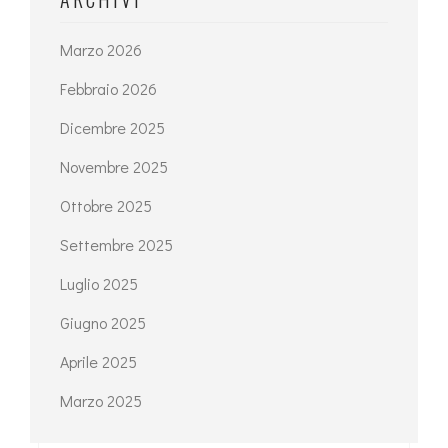
Marzo 2026
Febbraio 2026
Dicembre 2025
Novembre 2025
Ottobre 2025
Settembre 2025
Luglio 2025
Giugno 2025
Aprile 2025
Marzo 2025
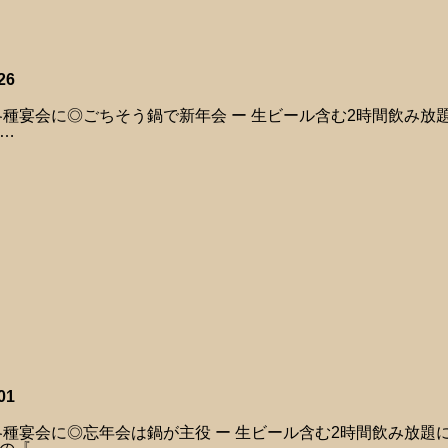
26
各種宴会に◎ごちそう鍋で新年会 ー 生ビール含む2時間飲み放
…
01
各種宴会に◎忘年会は鍋が主役 ー 生ビール含む2時間飲み放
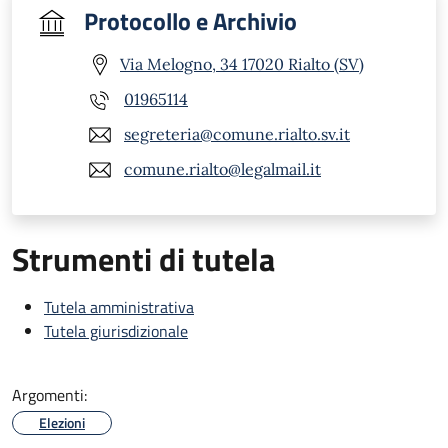
Protocollo e Archivio
Via Melogno, 34 17020 Rialto (SV)
01965114
segreteria@comune.rialto.sv.it
comune.rialto@legalmail.it
Strumenti di tutela
Tutela amministrativa
Tutela giurisdizionale
Argomenti:
Elezioni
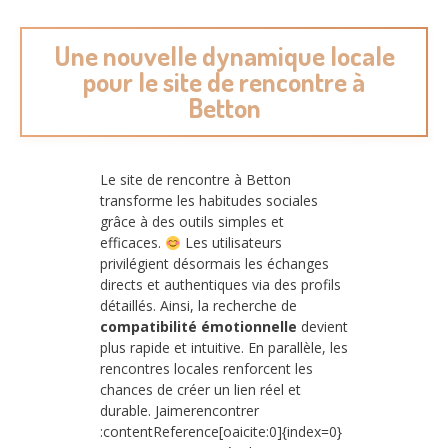
Une nouvelle dynamique locale
pour le site de rencontre à
Betton
Le site de rencontre à Betton
transforme les habitudes sociales
grâce à des outils simples et
efficaces.
Les utilisateurs
privilégient désormais les échanges
directs et authentiques via des profils
détaillés. Ainsi, la recherche de
compatibilité émotionnelle
devient
plus rapide et intuitive. En parallèle, les
rencontres locales renforcent les
chances de créer un lien réel et
durable. Jaimerencontrer
:contentReference[oaicite:0]{index=0}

WORK ORDER:
For the records above, state the count of lines where "comune" appears, without any other text.

RESPONSE TO THE EXERCISE:
2